- Lesetext -

══════

Wie gut Modellauto-Piloten die Kunst des Driftens beherrschen, wird bei solchen Veranstaltungen von Wertungsrichtern beurteilt. „Style-Punkte“ gibt es unter anderem für den perfekten Driftwinkel oder wenn farblich markierte Kurvenbereiche exakt getroffen werden. In einer anderen Disziplin muss das Auto in einem Rutsch um mehr als 180 Grad gedreht und punktgenau in einer abgezirkelten Parklücke zum Stehen gebracht werden. Außerdem gibt es noch Wettbewerbe, bei denen Juroren die Optik und handwerkliche Ausführung der Modelle beurteilen.

Bevorzugte Modelle sind japanische Klassiker wie der Nissan GT-R (l.). Manch einer mag aber lieber mit einem Pick-up driften.
Bevorzugte Modelle sind japanische Klassiker wie der Nissan GT-R (l.). Manch einer mag aber lieber mit einem Pick-up driften. © Uwe Mann

Den Wettkampfgedanken wolle er bei diesem Hobby aber gar nicht so sehr betonen, sagt Krieg. „Spaß und das gemeinsame Fahren sollen im Vordergrund stehen.“ So auch bei der Messe „Modell-Hobby-Spiel“ dieses Wochenende in Leipzig. Dort werden die Drift-Freaks ein 300 Quadratmeter großes Show-Areal bespielen. Auch die sächsische Crew wird mit ihren Autos vertreten sein. „Das ist eine gute Gelegenheit, bekannter zu werden“, sagt Sven Fritzsche. „Wir müssen ja nicht der einzige RC-Drift-Club in Sachsen bleiben.“

Wer Kontakt zur ABC Drift & Offroad Crew aus Flöha knüpfen möchte, sollte das bevorzugt über Facebook tun. Auch auf Instagram ist der Klub vertreten. Die Berliner Drift-Freaks sind online hier und hier zu finden.

══════

- Übungsdaten -
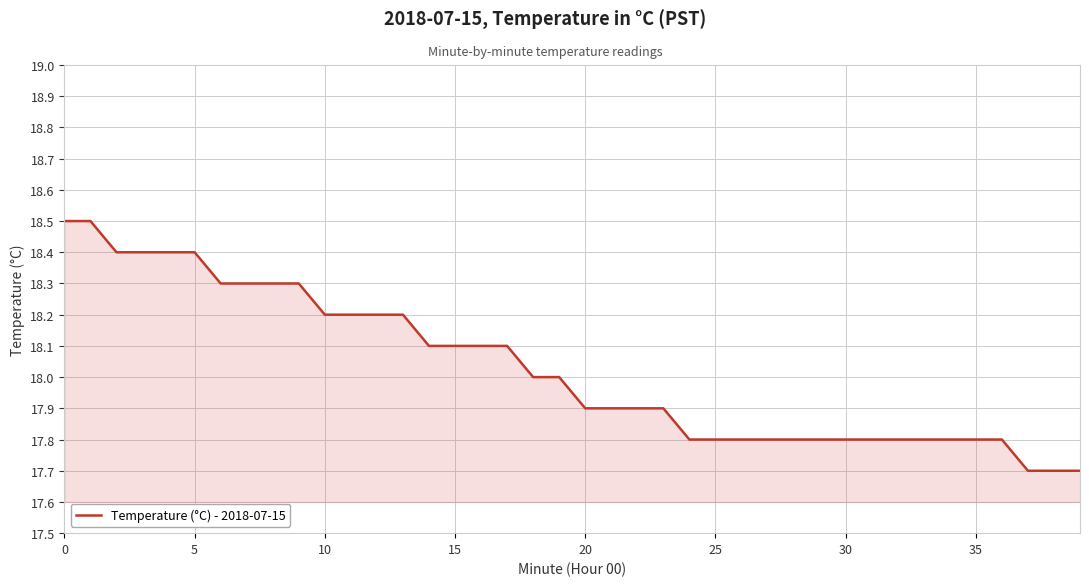

What is the maximum value shown in the chart?

18.5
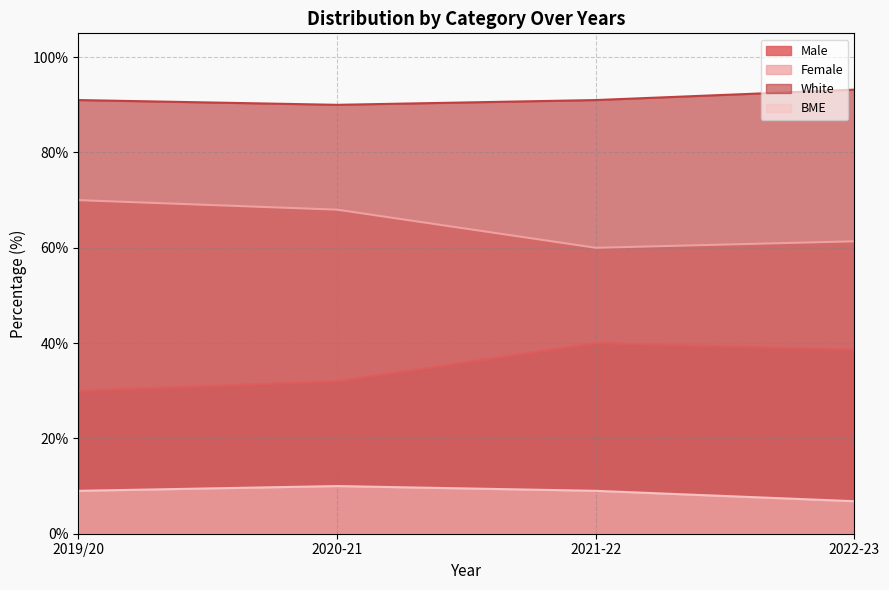

How many interior local valleys does the White series have?

1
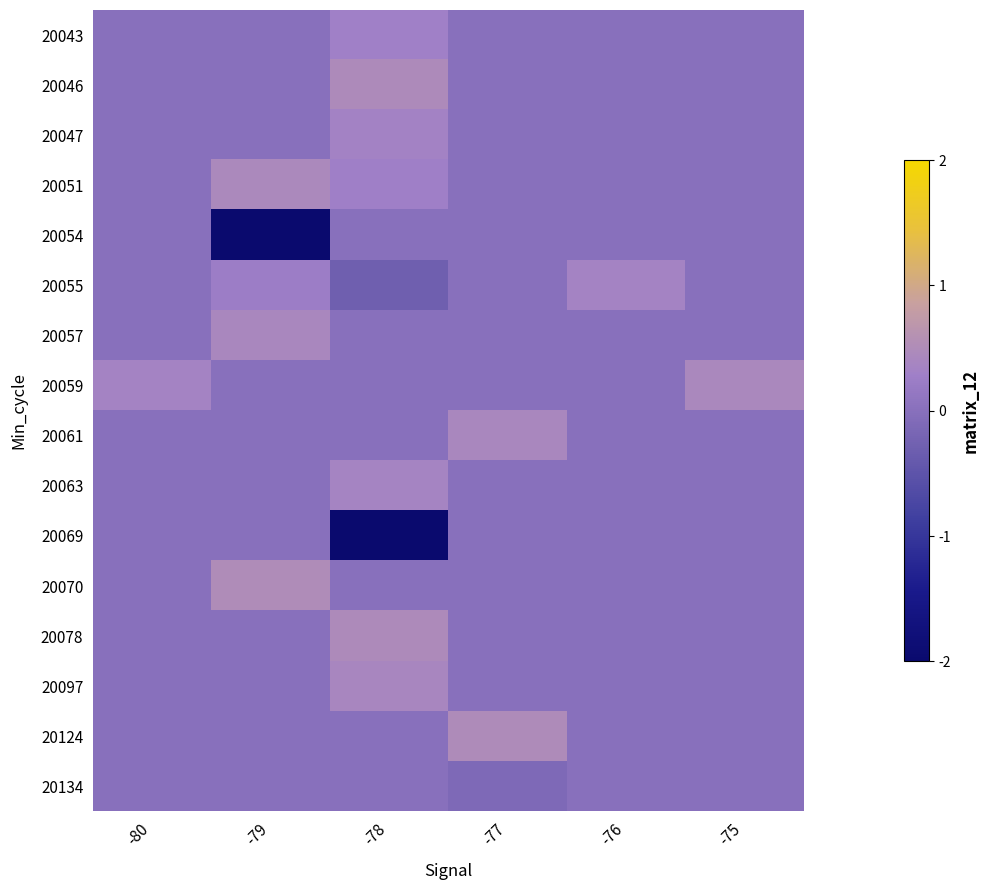

What is the total value across all series at -78?

-0.3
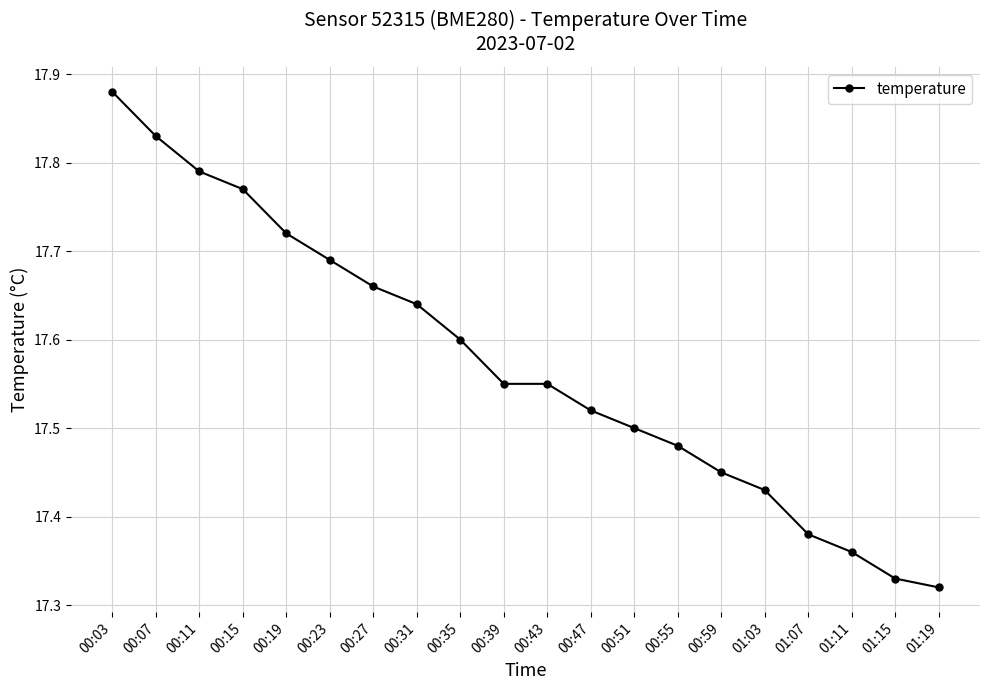

What is the label of the 18th point from the left?

01:11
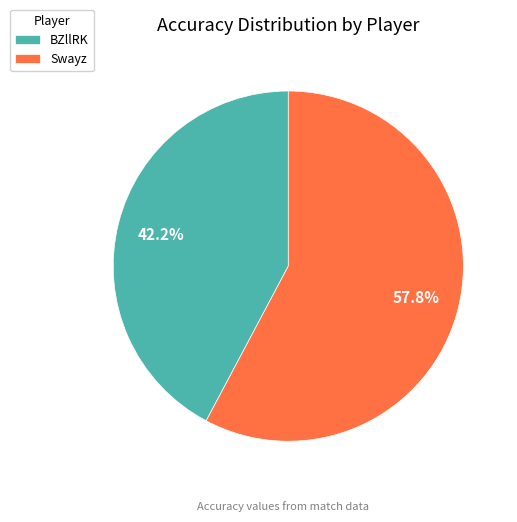

Which slice is the smallest?

BZllRK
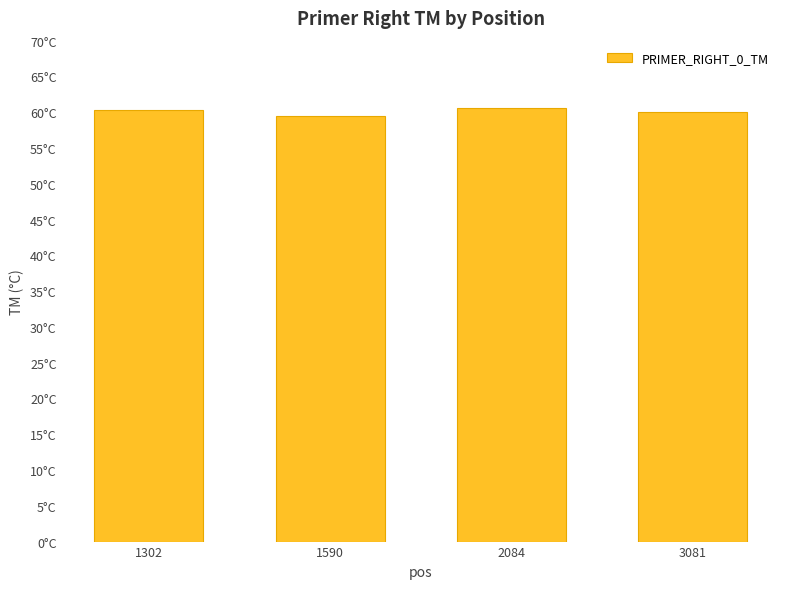

What is the sum of the values at 2084 and 3081?

120.6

══════

- Teile der Übung -
1) Wie groß ist laut dem Text über das Driften mit Modellautos das Show-Areal, das die Drift-Freaks auf der Messe „Modell-Hobby-Spiel“ in Leipzig bespielen werden?
2) Führen Sie den Text über das Driften mit Modellautos im Anschluss an seinen letzten Satz fort.

- Nummerierte Antworten -
1) Das Show-Areal ist 300 Quadratmeter groß.

2)
Kostenlos zur Messe

  • Die SZ verlost zehnmal zwei Freikarten für die Modell-Hobby-Spiel. Wer bis 28.09.2023, 24 Uhr, eine Mail mit Name, Adresse, Telefonnummer an dei Adresse [email protected] schickt, dessen Name landet im Lostopf.
  • Gewinner erhalten Codes für Onlinetickets am 29.09. per E-Mail.
  • Öffnungszeiten: Die Messe ist am 29. und 30.09. jeweils 10 bis 18 Uhr und am 1.10. 10 bis 17 Uhr geöffnet.
  • Ticketpreise: Eine Tageskarte kostet 17 Euro, ermäßigt zwölf Euro. Kinder (6 bis 12 Jahre) zahlen sechs Euro. Die Tageskarte Schule kostet ebenfalls sechs Euro, die Gruppenkarte (ab zehn Personen) elf Euro pro Person. (rnw)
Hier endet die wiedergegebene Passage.